Gluttony is not an outer, but an inner sin. Lent includes giving up most meats and dairy products, essentially eating like a vegan most of the time. Since my favorite foods are almost all gone this is not easy and this is a secondary reason is why Lent is good for me. Yet even then the temptation is to look for yummy food so I don’t have to feel deprived: meat substitutes, non-dairy “milk.” One can work hard at one’s fast . . . Like a good glutton.

Many of us are rich by historic standards so even that is a change. We can afford cheese, but cannot eat cheese and this irritates our stomachs.

I am not rich by American standards, but like many Americans (though sadly not all) if I really wish to eat most foods, I can, if not as much as I might wish, still more than I should. I love red meat and compared to most of the world can indulge this taste very easily. A hamburger is rarely impossible.

Saying “no” to my desire to eat, not for diet or personal goals is a real discipline. The carbs of Lent (lentil beans!) mean I tend to gain weight if not careful and moderate. The discipline my community suggests is good for me in part because of the external discipline. The community has decided, consent is requested, but required if I wish to join with my community!

There is no buying my way out. My salvation does not depend on passing on chops for dinner, but my sanctification is pushed along when I say “no” to self. This is not always pleasant, but often a purgation. 

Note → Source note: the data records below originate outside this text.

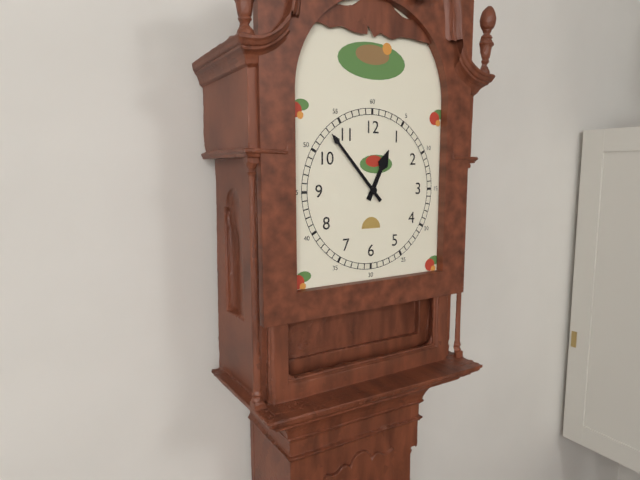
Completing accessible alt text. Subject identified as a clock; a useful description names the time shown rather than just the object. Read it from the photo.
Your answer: 12:53
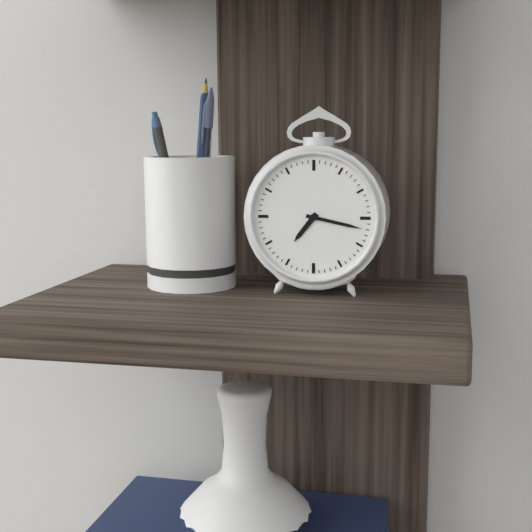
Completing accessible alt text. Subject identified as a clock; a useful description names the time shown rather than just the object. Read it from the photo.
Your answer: 7:17
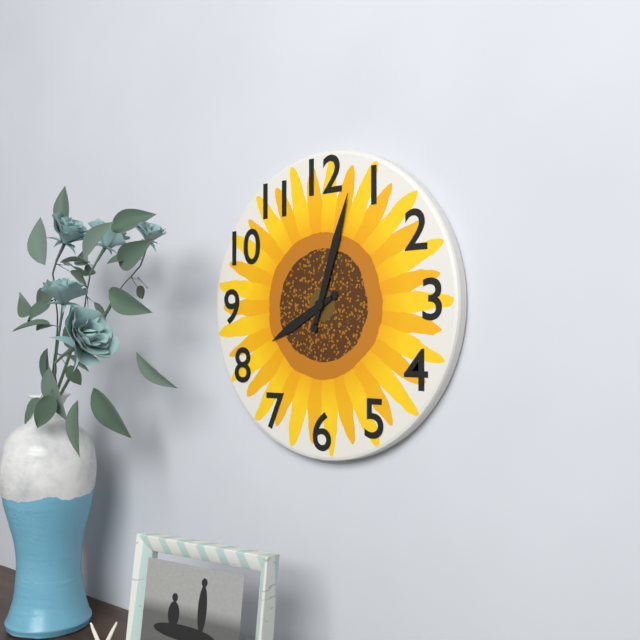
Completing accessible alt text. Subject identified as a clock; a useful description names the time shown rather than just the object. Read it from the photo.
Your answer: 8:03
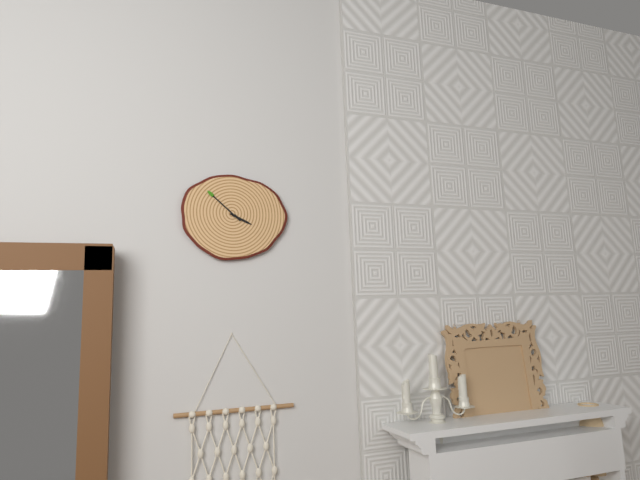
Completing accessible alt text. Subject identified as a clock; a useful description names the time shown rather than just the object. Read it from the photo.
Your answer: 3:52
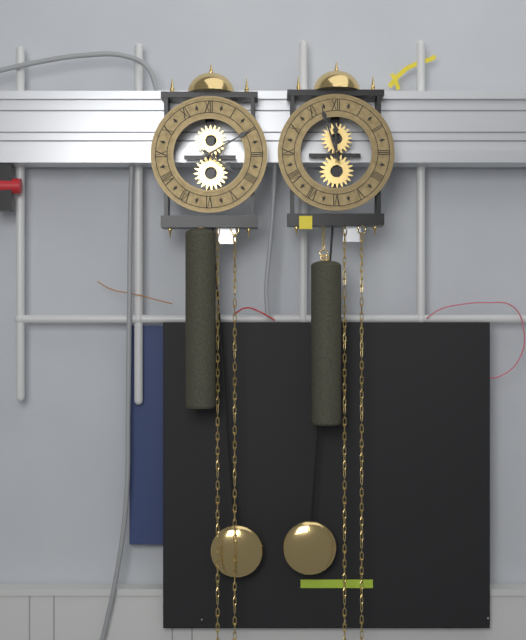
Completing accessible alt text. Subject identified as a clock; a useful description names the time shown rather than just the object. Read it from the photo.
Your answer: 4:10
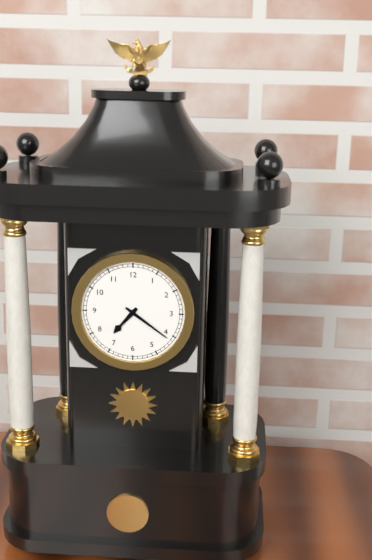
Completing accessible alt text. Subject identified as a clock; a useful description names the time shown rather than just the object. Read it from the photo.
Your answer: 7:21
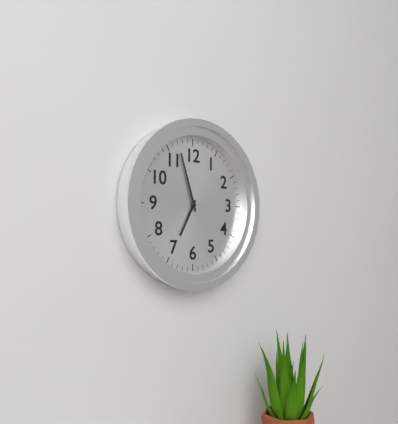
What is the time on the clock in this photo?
6:57
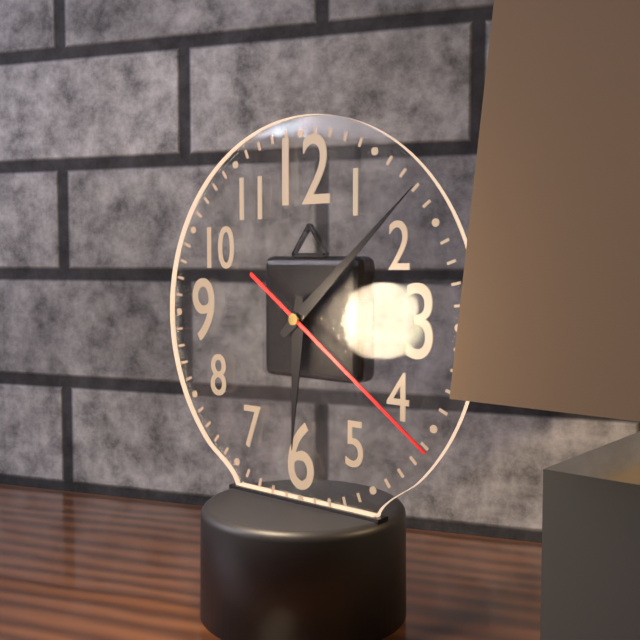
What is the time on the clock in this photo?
6:08:21
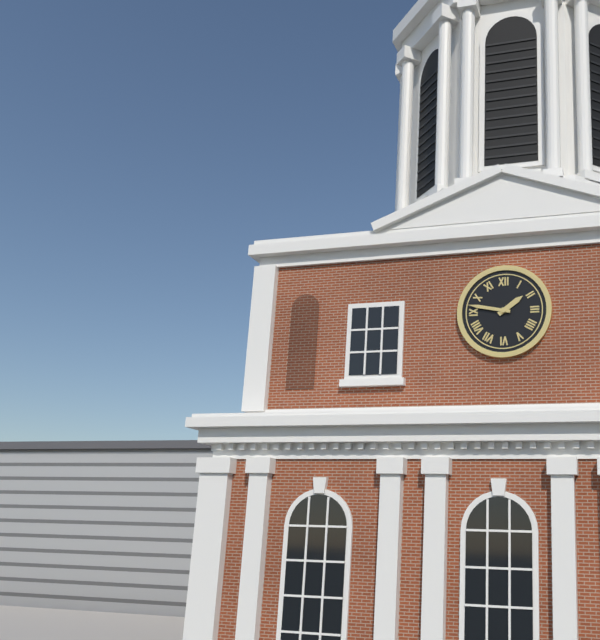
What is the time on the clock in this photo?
1:47
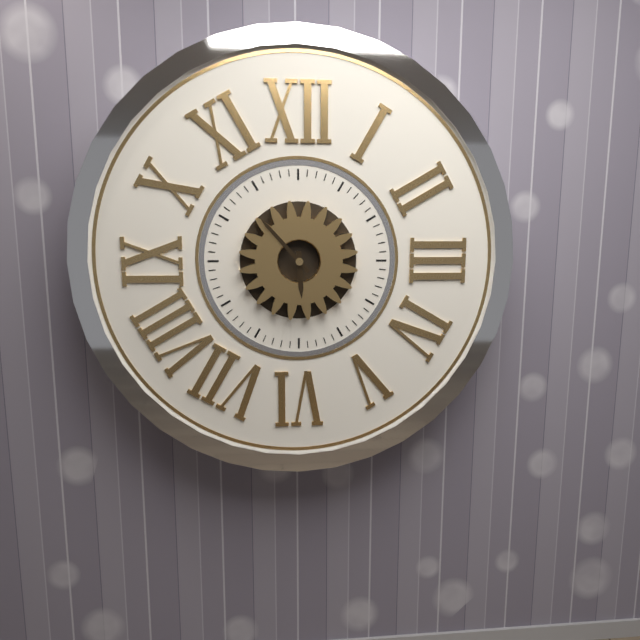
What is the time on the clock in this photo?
5:53
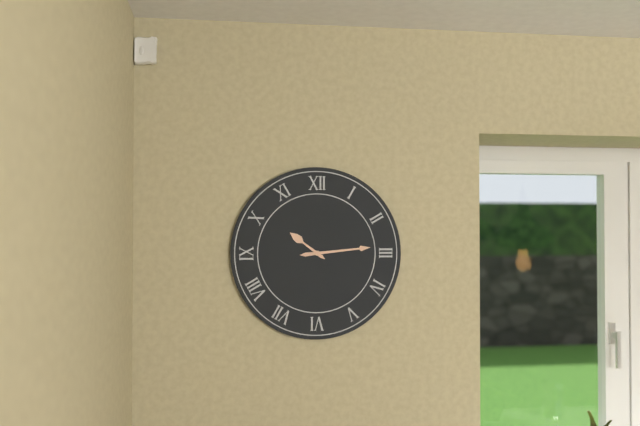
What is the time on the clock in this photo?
10:14
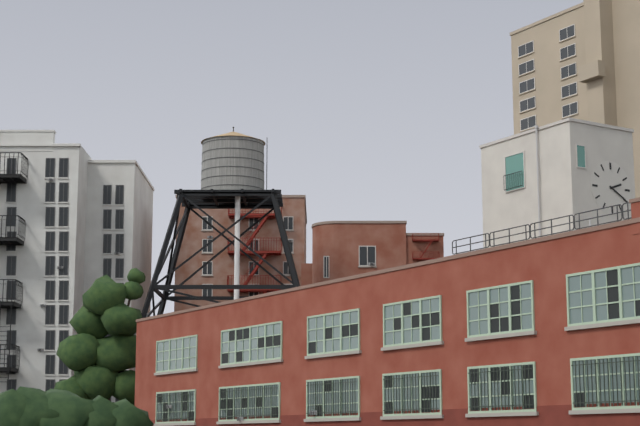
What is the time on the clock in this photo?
2:20
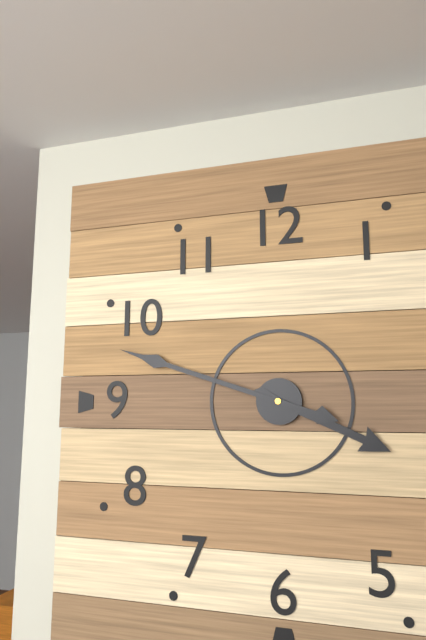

This is not very grand and does not come with a beatific vision, but it is good, because it exposes how often I am a genteel glutton even when I diet. I do not temper my desires, just oscillate between different goals (steak or svelte). Just as one can look back and see that a chief defect of this very reflection is too much “I,” so my fast reveals that my food choices are not driven by love of others or God, but me.

Dante saw that all our loves, including “taste” should be just. A just desire keeps in mind the main aims of the appetite and the relative importance of the pleasure involved. Humans eat for nutrition and pleasure. We commune around the table and this human experience has been elevated in the Lord’s Supper: the holy mystery of the bread and wine.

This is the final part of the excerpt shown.